C H A P T E R  2

Using Sun Performance Library

This chapter describes using the Sun Performance Library to improve the execution speed of applications written in Fortran 95 or C. The performance of many applications can be increased by using Sun Performance Library without making source code changes or recompiling. However, some modifications to applications might be required to gain peak performance with Sun Performance Library.


2.1 Improving Application Performance

The following sections describe ways of using Sun Performance Library routines without making source code changes or recompiling.

2.1.1 Replacing Routines With Sun Performance Library Routines

Many applications use one or more of the base Netlib libraries, such as LAPACK or BLAS. Because Sun Performance Library maintains the same interfaces and functionality of these libraries, base Netlib routines can be replaced with Sun Performance Library routines. Application performance is increased, because Sun Performance Library routines can be faster than the corresponding Netlib routines or similar routines provided by other vendors.
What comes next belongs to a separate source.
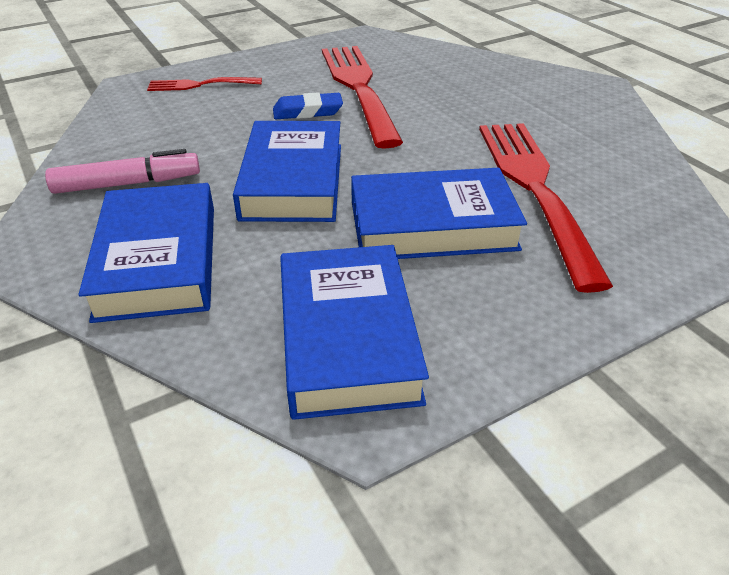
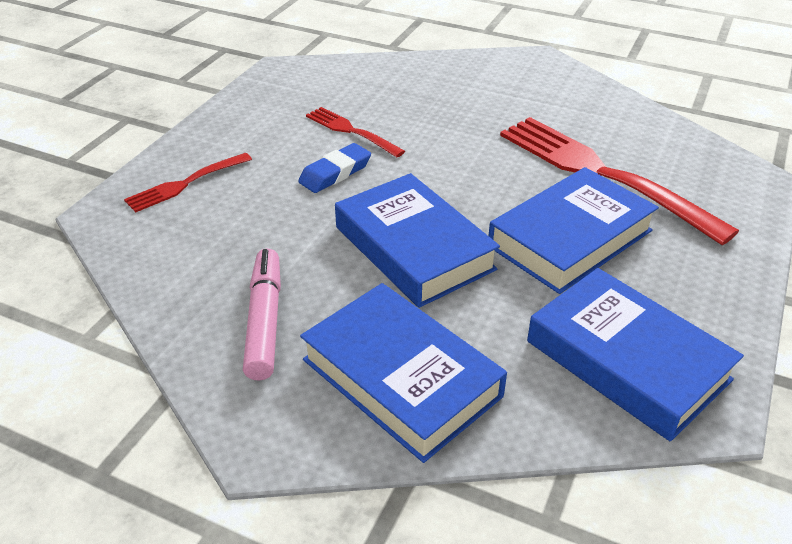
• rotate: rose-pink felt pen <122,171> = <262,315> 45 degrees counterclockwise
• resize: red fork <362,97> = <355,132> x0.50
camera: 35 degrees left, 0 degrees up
2.1.2 Improving Performance of Other Libraries

Many commercial math libraries are built around a core of generic BLAS and LAPACK routines. When an application has a dependency on proprietary interfaces in another library that prevents the library from being completely replaced, the BLAS and LAPACK routines used in that library can be replaced with the Sun Performance Library BLAS and LAPACK routines. Because replacing the core routines does not require any code changes, the proprietary library features can still be used, and the other routines in the library can remain unchanged.

2.1.3 Using Tools to Restructure Code

Some libraries that do not directly use Sun Performance Library routines can be modified by using automatic code restructuring tools that replace existing code with Sun Performance Library code. For example, a source- to- source conversion tool can replace existing BLAS code structures with calls to the Sun Performance Library BLAS routines. These conversion tools can also recognize many user written matrix multiplications and replace them with calls to the matrix multiplication subroutine in Sun Performance Library.


2.2 Fortran Interfaces

Sun Performance Library contains f95 interfaces and legacy f77 interfaces for maintaining compatibility with the standard LAPACK and BLAS libraries and existing codes. Sun Performance Library f95 and legacy f77 interfaces use the following conventions:

When calling Sun Performance Library routines:

2.2.1 Fortran SUNPERF Module for Use With Fortran 95

Sun Performance Library provides a Fortran module for additional ease-of-use features with Fortran 95 programs. To use this module, include the following line in Fortran 95 codes.

USE SUNPERF

USE statements must precede all other statements in the code, except for the PROGRAM or SUBROUTINE statement.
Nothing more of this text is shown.